Supporting an Older Adult With Vertigo
If you’re a caregiver or family member, practical support matters a lot. Small changes at home can reduce risk and make someone feel more secure.
Helpful adjustments may include:
- Removing loose rugs and other tripping hazards
- Improving lighting in hallways and bathrooms
- Adding grab bars where needed
- Making sure commonly used items are easy to reach
- Accompanying the person to appointments and helping track symptoms
But support isn’t only physical. Vertigo can be surprisingly discouraging. It can make someone feel fragile, embarrassed, or reluctant to leave the house. A calm, matter-of-fact kind of support goes a long way — not panic, not minimizing, just steady help.

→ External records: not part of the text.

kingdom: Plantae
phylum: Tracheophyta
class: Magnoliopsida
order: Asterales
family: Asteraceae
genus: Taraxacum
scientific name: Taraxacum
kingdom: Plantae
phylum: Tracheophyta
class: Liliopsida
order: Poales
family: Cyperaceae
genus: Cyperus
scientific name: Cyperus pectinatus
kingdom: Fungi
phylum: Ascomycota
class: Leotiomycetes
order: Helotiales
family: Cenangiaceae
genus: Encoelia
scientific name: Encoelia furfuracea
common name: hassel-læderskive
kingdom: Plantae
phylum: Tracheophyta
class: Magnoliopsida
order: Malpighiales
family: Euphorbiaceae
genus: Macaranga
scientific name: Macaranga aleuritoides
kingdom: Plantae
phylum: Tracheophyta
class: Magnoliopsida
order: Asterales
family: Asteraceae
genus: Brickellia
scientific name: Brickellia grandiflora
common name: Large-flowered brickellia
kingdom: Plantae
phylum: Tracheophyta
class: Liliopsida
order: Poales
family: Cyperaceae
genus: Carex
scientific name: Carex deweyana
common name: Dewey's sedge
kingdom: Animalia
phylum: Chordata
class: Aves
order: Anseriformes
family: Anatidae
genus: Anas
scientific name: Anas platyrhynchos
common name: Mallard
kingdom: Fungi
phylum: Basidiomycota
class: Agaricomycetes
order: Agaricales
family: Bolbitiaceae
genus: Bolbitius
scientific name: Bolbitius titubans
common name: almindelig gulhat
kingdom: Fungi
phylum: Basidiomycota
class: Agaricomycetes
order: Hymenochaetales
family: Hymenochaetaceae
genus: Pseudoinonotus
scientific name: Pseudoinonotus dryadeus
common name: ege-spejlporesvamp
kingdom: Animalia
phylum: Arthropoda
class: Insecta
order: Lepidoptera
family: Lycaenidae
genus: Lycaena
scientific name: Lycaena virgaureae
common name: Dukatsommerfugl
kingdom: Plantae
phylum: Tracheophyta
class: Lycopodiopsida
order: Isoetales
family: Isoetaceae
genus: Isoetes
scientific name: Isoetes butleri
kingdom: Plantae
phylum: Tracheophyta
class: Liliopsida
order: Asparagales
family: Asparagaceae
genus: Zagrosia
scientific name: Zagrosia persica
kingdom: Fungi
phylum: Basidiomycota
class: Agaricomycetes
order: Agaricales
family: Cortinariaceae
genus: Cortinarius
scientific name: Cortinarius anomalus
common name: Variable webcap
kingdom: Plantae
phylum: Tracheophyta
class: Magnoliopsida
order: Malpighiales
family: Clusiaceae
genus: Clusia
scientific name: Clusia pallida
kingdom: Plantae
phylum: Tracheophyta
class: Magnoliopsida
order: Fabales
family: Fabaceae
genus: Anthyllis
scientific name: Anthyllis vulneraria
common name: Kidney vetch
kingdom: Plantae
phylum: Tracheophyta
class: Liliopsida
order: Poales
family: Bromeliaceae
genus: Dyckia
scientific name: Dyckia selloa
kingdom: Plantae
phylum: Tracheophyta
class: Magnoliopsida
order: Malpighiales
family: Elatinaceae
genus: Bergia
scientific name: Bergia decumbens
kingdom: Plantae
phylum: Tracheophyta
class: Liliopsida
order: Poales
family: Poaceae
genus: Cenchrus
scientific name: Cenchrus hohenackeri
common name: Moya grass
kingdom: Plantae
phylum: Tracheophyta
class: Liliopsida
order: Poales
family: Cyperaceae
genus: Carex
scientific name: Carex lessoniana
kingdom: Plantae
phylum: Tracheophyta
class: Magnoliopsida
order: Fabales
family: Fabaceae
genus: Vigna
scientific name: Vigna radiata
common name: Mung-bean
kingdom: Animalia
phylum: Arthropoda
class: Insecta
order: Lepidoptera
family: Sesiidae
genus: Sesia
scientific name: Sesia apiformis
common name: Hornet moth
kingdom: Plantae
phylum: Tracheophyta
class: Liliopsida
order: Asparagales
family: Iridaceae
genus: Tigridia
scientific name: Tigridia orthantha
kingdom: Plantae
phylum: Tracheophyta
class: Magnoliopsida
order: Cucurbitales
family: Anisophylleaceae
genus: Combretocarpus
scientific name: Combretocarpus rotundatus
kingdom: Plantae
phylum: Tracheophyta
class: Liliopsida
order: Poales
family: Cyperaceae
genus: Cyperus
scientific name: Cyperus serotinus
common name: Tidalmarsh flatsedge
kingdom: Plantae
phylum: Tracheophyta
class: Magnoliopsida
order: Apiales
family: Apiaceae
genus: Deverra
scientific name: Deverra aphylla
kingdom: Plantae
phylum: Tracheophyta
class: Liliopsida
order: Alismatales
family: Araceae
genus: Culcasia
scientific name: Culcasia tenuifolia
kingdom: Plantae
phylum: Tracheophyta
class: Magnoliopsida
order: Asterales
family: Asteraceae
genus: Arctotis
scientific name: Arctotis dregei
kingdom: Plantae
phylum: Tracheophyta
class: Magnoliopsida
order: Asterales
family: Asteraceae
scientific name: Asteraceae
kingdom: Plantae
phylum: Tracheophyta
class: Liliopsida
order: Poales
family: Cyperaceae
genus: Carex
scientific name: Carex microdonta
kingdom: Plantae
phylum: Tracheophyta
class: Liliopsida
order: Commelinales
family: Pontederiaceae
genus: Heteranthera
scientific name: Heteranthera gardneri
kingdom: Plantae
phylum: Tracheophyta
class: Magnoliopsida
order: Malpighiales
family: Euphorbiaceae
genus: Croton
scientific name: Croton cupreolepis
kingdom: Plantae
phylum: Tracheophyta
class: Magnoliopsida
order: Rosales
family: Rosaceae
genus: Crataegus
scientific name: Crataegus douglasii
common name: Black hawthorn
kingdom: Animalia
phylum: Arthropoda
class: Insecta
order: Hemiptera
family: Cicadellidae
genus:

Frequently Asked Questions
What are the most common causes of vertigo in the elderly?
The most common causes include inner ear disorders such as BPPV and vestibular neuritis, medication side effects, age-related balance system changes, and less commonly neurological or cardiovascular conditions.
Can vertigo go away on its own?
Sometimes, yes. BPPV may improve on its own, and some acute vestibular conditions settle with time. But persistent, recurrent, or severe symptoms should be evaluated, especially in older adults with fall risk.
What should someone do during a vertigo episode?
They should sit or lie down right away in a safe place, avoid sudden head movement, and wait for the spinning to pass. If the episode comes with weakness, severe headache, slurred speech, chest pain, or vision changes, seek urgent care immediately.
Is vertigo dangerous for older adults?
Vertigo itself may not always be dangerous, but the fall risk it creates absolutely can be. It can also reduce mobility and confidence if left untreated.
Can family members help with diagnosis?
Yes. Tracking when episodes happen, how long they last, what triggered them, and whether symptoms like hearing changes or nausea are present can be very helpful during medical appointments.
The Bottom Line
So, what causes vertigo in the elderly? Most often, it comes down to inner ear disorders, medication effects, age-related balance changes, or — in some cases — neurological or cardiovascular problems that need prompt attention. The exact cause matters, because treatment works best when it’s tailored to the reason the vertigo is happening in the first place.
The encouraging part is that many cases are manageable. Repositioning maneuvers can help with BPPV. Vestibular rehabilitation can improve balance and reduce symptoms. Medication reviews can uncover hidden triggers. And small daily habits can lower the odds of future episodes.
If there’s one takeaway I’d leave you with, it’s this: vertigo in older adults is common, but it isn’t something people should just “put up with.” When you understand what causes vertigo in the elderly, you’re in a much better position to get answers, reduce fall risk, and help an older adult feel steady — physically and emotionally — again.